**INFORMATION SHOWN:**
________
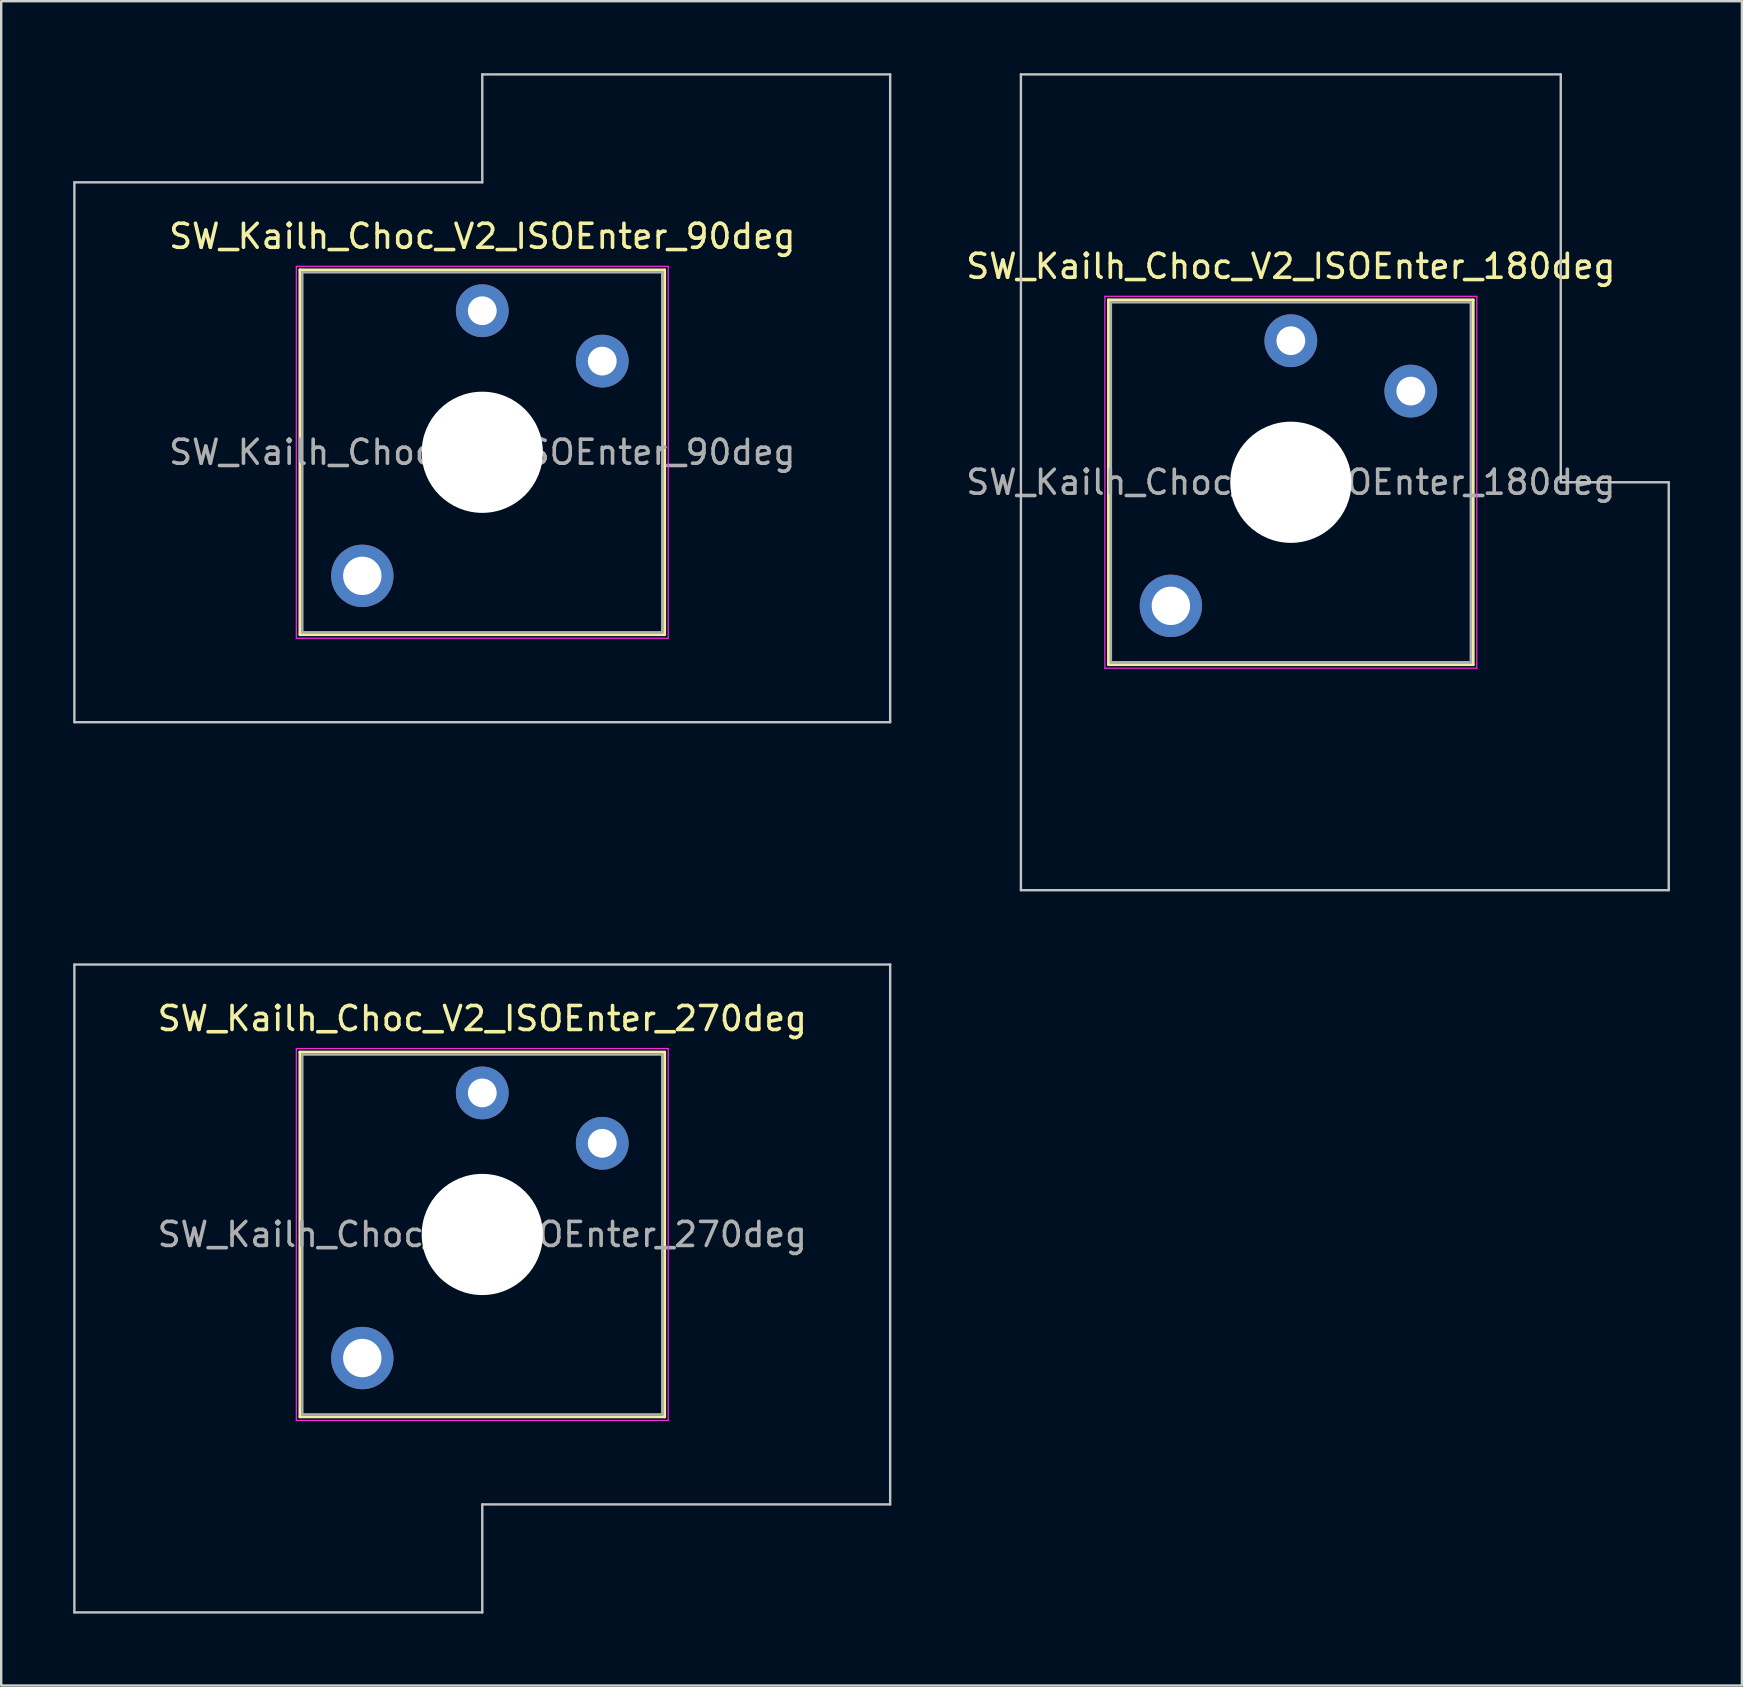
<source format=kicad_pcb>
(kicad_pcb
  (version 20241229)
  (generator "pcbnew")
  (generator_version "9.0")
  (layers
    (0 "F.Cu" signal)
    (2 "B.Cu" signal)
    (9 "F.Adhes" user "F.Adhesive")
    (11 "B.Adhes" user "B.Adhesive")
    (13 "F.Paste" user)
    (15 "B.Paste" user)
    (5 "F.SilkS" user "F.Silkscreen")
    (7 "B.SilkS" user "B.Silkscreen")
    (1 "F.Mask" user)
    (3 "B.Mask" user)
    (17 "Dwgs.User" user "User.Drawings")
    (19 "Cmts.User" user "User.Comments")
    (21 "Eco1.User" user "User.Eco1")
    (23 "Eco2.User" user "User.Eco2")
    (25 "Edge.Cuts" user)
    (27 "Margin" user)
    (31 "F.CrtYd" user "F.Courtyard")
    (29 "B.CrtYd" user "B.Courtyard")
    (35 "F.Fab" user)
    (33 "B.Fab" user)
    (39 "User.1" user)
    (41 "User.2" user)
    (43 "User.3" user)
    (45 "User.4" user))
  (footprint "SW_Kailh_Choc_V2_ISOEnter_270deg"
    (layer "F.Cu")
    (at 17.05 48.4)
    (property "Reference" "SW_Kailh_Choc_V2_ISOEnter_270deg" (at 0 -9 0) (layer "F.SilkS") (effects (font (size 1 1) (thickness 0.15))))
    (attr through_hole)
    (fp_line (start -7.6 -7.6) (end -7.6 7.6) (stroke (width 0.12) (type solid)) (layer "F.SilkS"))
    (fp_line (start -7.6 7.6) (end 7.6 7.6) (stroke (width 0.12) (type solid)) (layer "F.SilkS"))
    (fp_line (start 7.6 -7.6) (end -7.6 -7.6) (stroke (width 0.12) (type solid)) (layer "F.SilkS"))
    (fp_line (start 7.6 7.6) (end 7.6 -7.6) (stroke (width 0.12) (type solid)) (layer "F.SilkS"))
    (fp_line (start -17 -11.25) (end -17 15.75) (stroke (width 0.1) (type solid)) (layer "Dwgs.User"))
    (fp_line (start -17 15.75) (end 0 15.75) (stroke (width 0.1) (type solid)) (layer "Dwgs.User"))
    (fp_line (start 0 11.25) (end 17 11.25) (stroke (width 0.1) (type solid)) (layer "Dwgs.User"))
    (fp_line (start 0 15.75) (end 0 11.25) (stroke (width 0.1) (type solid)) (layer "Dwgs.User"))
    (fp_line (start 17 -11.25) (end -17 -11.25) (stroke (width 0.1) (type solid)) (layer "Dwgs.User"))
    (fp_line (start 17 11.25) (end 17 -11.25) (stroke (width 0.1) (type solid)) (layer "Dwgs.User"))
    (fp_line (start -7.25 -7.25) (end -7.25 7.25) (stroke (width 0.1) (type solid)) (layer "Eco1.User"))
    (fp_line (start -7.25 7.25) (end 7.25 7.25) (stroke (width 0.1) (type solid)) (layer "Eco1.User"))
    (fp_line (start 7.25 -7.25) (end -7.25 -7.25) (stroke (width 0.1) (type solid)) (layer "Eco1.User"))
    (fp_line (start 7.25 7.25) (end 7.25 -7.25) (stroke (width 0.1) (type solid)) (layer "Eco1.User"))
    (fp_line (start -7.75 -7.75) (end -7.75 7.75) (stroke (width 0.05) (type solid)) (layer "F.CrtYd"))
    (fp_line (start -7.75 7.75) (end 7.75 7.75) (stroke (width 0.05) (type solid)) (layer "F.CrtYd"))
    (fp_line (start 7.75 -7.75) (end -7.75 -7.75) (stroke (width 0.05) (type solid)) (layer "F.CrtYd"))
    (fp_line (start 7.75 7.75) (end 7.75 -7.75) (stroke (width 0.05) (type solid)) (layer "F.CrtYd"))
    (fp_line (start -7.5 -7.5) (end -7.5 7.5) (stroke (width 0.1) (type solid)) (layer "F.Fab"))
    (fp_line (start -7.5 7.5) (end 7.5 7.5) (stroke (width 0.1) (type solid)) (layer "F.Fab"))
    (fp_line (start 7.5 -7.5) (end -7.5 -7.5) (stroke (width 0.1) (type solid)) (layer "F.Fab"))
    (fp_line (start 7.5 7.5) (end 7.5 -7.5) (stroke (width 0.1) (type solid)) (layer "F.Fab"))
    (fp_text user "${REFERENCE}" (at 0 0 0) (layer "F.Fab") (effects (font (size 1 1) (thickness 0.15))))
    (pad "" smd circle (at -5 5.15) (size 1.65 1.65) (layers "F.Mask"))
    (pad "" thru_hole circle (at -5 5.15) (size 2.6 2.6) (drill 1.6) (layers "*.Cu" "B.Mask"))
    (pad "" smd circle (at 0 -5.9) (size 1.25 1.25) (layers "F.Mask"))
    (pad "" np_thru_hole circle (at 0 0) (size 5.05 5.05) (drill 5.05) (layers "*.Cu" "*.Mask"))
    (pad "" smd circle (at 5 -3.8) (size 1.25 1.25) (layers "F.Mask"))
    (pad "1" thru_hole circle (at 0 -5.9) (size 2.2 2.2) (drill 1.2) (layers "*.Cu" "B.Mask"))
    (pad "2" thru_hole circle (at 5 -3.8) (size 2.2 2.2) (drill 1.2) (layers "*.Cu" "B.Mask")))
  (footprint "SW_Kailh_Choc_V2_ISOEnter_90deg"
    (layer "F.Cu")
    (at 17.05 15.8)
    (property "Reference" "SW_Kailh_Choc_V2_ISOEnter_90deg" (at 0 -9 0) (layer "F.SilkS") (effects (font (size 1 1) (thickness 0.15))))
    (attr through_hole)
    (fp_line (start -7.6 -7.6) (end -7.6 7.6) (stroke (width 0.12) (type solid)) (layer "F.SilkS"))
    (fp_line (start -7.6 7.6) (end 7.6 7.6) (stroke (width 0.12) (type solid)) (layer "F.SilkS"))
    (fp_line (start 7.6 -7.6) (end -7.6 -7.6) (stroke (width 0.12) (type solid)) (layer "F.SilkS"))
    (fp_line (start 7.6 7.6) (end 7.6 -7.6) (stroke (width 0.12) (type solid)) (layer "F.SilkS"))
    (fp_line (start -17 -11.25) (end -17 11.25) (stroke (width 0.1) (type solid)) (layer "Dwgs.User"))
    (fp_line (start -17 11.25) (end 17 11.25) (stroke (width 0.1) (type solid)) (layer "Dwgs.User"))
    (fp_line (start 0 -15.75) (end 0 -11.25) (stroke (width 0.1) (type solid)) (layer "Dwgs.User"))
    (fp_line (start 0 -11.25) (end -17 -11.25) (stroke (width 0.1) (type solid)) (layer "Dwgs.User"))
    (fp_line (start 17 -15.75) (end 0 -15.75) (stroke (width 0.1) (type solid)) (layer "Dwgs.User"))
    (fp_line (start 17 11.25) (end 17 -15.75) (stroke (width 0.1) (type solid)) (layer "Dwgs.User"))
    (fp_line (start -7.25 -7.25) (end -7.25 7.25) (stroke (width 0.1) (type solid)) (layer "Eco1.User"))
    (fp_line (start -7.25 7.25) (end 7.25 7.25) (stroke (width 0.1) (type solid)) (layer "Eco1.User"))
    (fp_line (start 7.25 -7.25) (end -7.25 -7.25) (stroke (width 0.1) (type solid)) (layer "Eco1.User"))
    (fp_line (start 7.25 7.25) (end 7.25 -7.25) (stroke (width 0.1) (type solid)) (layer "Eco1.User"))
    (fp_line (start -7.75 -7.75) (end -7.75 7.75) (stroke (width 0.05) (type solid)) (layer "F.CrtYd"))
    (fp_line (start -7.75 7.75) (end 7.75 7.75) (stroke (width 0.05) (type solid)) (layer "F.CrtYd"))
    (fp_line (start 7.75 -7.75) (end -7.75 -7.75) (stroke (width 0.05) (type solid)) (layer "F.CrtYd"))
    (fp_line (start 7.75 7.75) (end 7.75 -7.75) (stroke (width 0.05) (type solid)) (layer "F.CrtYd"))
    (fp_line (start -7.5 -7.5) (end -7.5 7.5) (stroke (width 0.1) (type solid)) (layer "F.Fab"))
    (fp_line (start -7.5 7.5) (end 7.5 7.5) (stroke (width 0.1) (type solid)) (layer "F.Fab"))
    (fp_line (start 7.5 -7.5) (end -7.5 -7.5) (stroke (width 0.1) (type solid)) (layer "F.Fab"))
    (fp_line (start 7.5 7.5) (end 7.5 -7.5) (stroke (width 0.1) (type solid)) (layer "F.Fab"))
    (fp_text user "${REFERENCE}" (at 0 0 0) (layer "F.Fab") (effects (font (size 1 1) (thickness 0.15))))
    (pad "" smd circle (at -5 5.15) (size 1.65 1.65) (layers "F.Mask"))
    (pad "" thru_hole circle (at -5 5.15) (size 2.6 2.6) (drill 1.6) (layers "*.Cu" "B.Mask"))
    (pad "" smd circle (at 0 -5.9) (size 1.25 1.25) (layers "F.Mask"))
    (pad "" np_thru_hole circle (at 0 0) (size 5.05 5.05) (drill 5.05) (layers "*.Cu" "*.Mask"))
    (pad "" smd circle (at 5 -3.8) (size 1.25 1.25) (layers "F.Mask"))
    (pad "1" thru_hole circle (at 0 -5.9) (size 2.2 2.2) (drill 1.2) (layers "*.Cu" "B.Mask"))
    (pad "2" thru_hole circle (at 5 -3.8) (size 2.2 2.2) (drill 1.2) (layers "*.Cu" "B.Mask")))
  (footprint "SW_Kailh_Choc_V2_ISOEnter_180deg"
    (layer "F.Cu")
    (at 50.749 17.05)
    (property "Reference" "SW_Kailh_Choc_V2_ISOEnter_180deg" (at 0 -9 0) (layer "F.SilkS") (effects (font (size 1 1) (thickness 0.15))))
    (attr through_hole)
    (fp_line (start -7.6 -7.6) (end -7.6 7.6) (stroke (width 0.12) (type solid)) (layer "F.SilkS"))
    (fp_line (start -7.6 7.6) (end 7.6 7.6) (stroke (width 0.12) (type solid)) (layer "F.SilkS"))
    (fp_line (start 7.6 -7.6) (end -7.6 -7.6) (stroke (width 0.12) (type solid)) (layer "F.SilkS"))
    (fp_line (start 7.6 7.6) (end 7.6 -7.6) (stroke (width 0.12) (type solid)) (layer "F.SilkS"))
    (fp_line (start -11.25 -17) (end -11.25 17) (stroke (width 0.1) (type solid)) (layer "Dwgs.User"))
    (fp_line (start -11.25 17) (end 15.75 17) (stroke (width 0.1) (type solid)) (layer "Dwgs.User"))
    (fp_line (start 11.25 -17) (end -11.25 -17) (stroke (width 0.1) (type solid)) (layer "Dwgs.User"))
    (fp_line (start 11.25 0) (end 11.25 -17) (stroke (width 0.1) (type solid)) (layer "Dwgs.User"))
    (fp_line (start 15.75 0) (end 11.25 0) (stroke (width 0.1) (type solid)) (layer "Dwgs.User"))
    (fp_line (start 15.75 17) (end 15.75 0) (stroke (width 0.1) (type solid)) (layer "Dwgs.User"))
    (fp_line (start -7.25 -7.25) (end -7.25 7.25) (stroke (width 0.1) (type solid)) (layer "Eco1.User"))
    (fp_line (start -7.25 7.25) (end 7.25 7.25) (stroke (width 0.1) (type solid)) (layer "Eco1.User"))
    (fp_line (start 7.25 -7.25) (end -7.25 -7.25) (stroke (width 0.1) (type solid)) (layer "Eco1.User"))
    (fp_line (start 7.25 7.25) (end 7.25 -7.25) (stroke (width 0.1) (type solid)) (layer "Eco1.User"))
    (fp_line (start -7.75 -7.75) (end -7.75 7.75) (stroke (width 0.05) (type solid)) (layer "F.CrtYd"))
    (fp_line (start -7.75 7.75) (end 7.75 7.75) (stroke (width 0.05) (type solid)) (layer "F.CrtYd"))
    (fp_line (start 7.75 -7.75) (end -7.75 -7.75) (stroke (width 0.05) (type solid)) (layer "F.CrtYd"))
    (fp_line (start 7.75 7.75) (end 7.75 -7.75) (stroke (width 0.05) (type solid)) (layer "F.CrtYd"))
    (fp_line (start -7.5 -7.5) (end -7.5 7.5) (stroke (width 0.1) (type solid)) (layer "F.Fab"))
    (fp_line (start -7.5 7.5) (end 7.5 7.5) (stroke (width 0.1) (type solid)) (layer "F.Fab"))
    (fp_line (start 7.5 -7.5) (end -7.5 -7.5) (stroke (width 0.1) (type solid)) (layer "F.Fab"))
    (fp_line (start 7.5 7.5) (end 7.5 -7.5) (stroke (width 0.1) (type solid)) (layer "F.Fab"))
    (fp_text user "${REFERENCE}" (at 0 0 0) (layer "F.Fab") (effects (font (size 1 1) (thickness 0.15))))
    (pad "" smd circle (at -5 5.15) (size 1.65 1.65) (layers "F.Mask"))
    (pad "" thru_hole circle (at -5 5.15) (size 2.6 2.6) (drill 1.6) (layers "*.Cu" "B.Mask"))
    (pad "" smd circle (at 0 -5.9) (size 1.25 1.25) (layers "F.Mask"))
    (pad "" np_thru_hole circle (at 0 0) (size 5.05 5.05) (drill 5.05) (layers "*.Cu" "*.Mask"))
    (pad "" smd circle (at 5 -3.8) (size 1.25 1.25) (layers "F.Mask"))
    (pad "1" thru_hole circle (at 0 -5.9) (size 2.2 2.2) (drill 1.2) (layers "*.Cu" "B.Mask"))
    (pad "2" thru_hole circle (at 5 -3.8) (size 2.2 2.2) (drill 1.2) (layers "*.Cu" "B.Mask")))
  (gr_rect
    (start -3 -3)
    (end 69.549 67.2)
    (stroke (width 0.1) (type default))
    (fill no)
    (layer "Edge.Cuts")))
</source>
________
**BRIEF:** Among the records above, find each line holding "Courtyard" and list it.

**EXERCISE RESULT:**
    (31 "F.CrtYd" user "F.Courtyard")
    (29 "B.CrtYd" user "B.Courtyard")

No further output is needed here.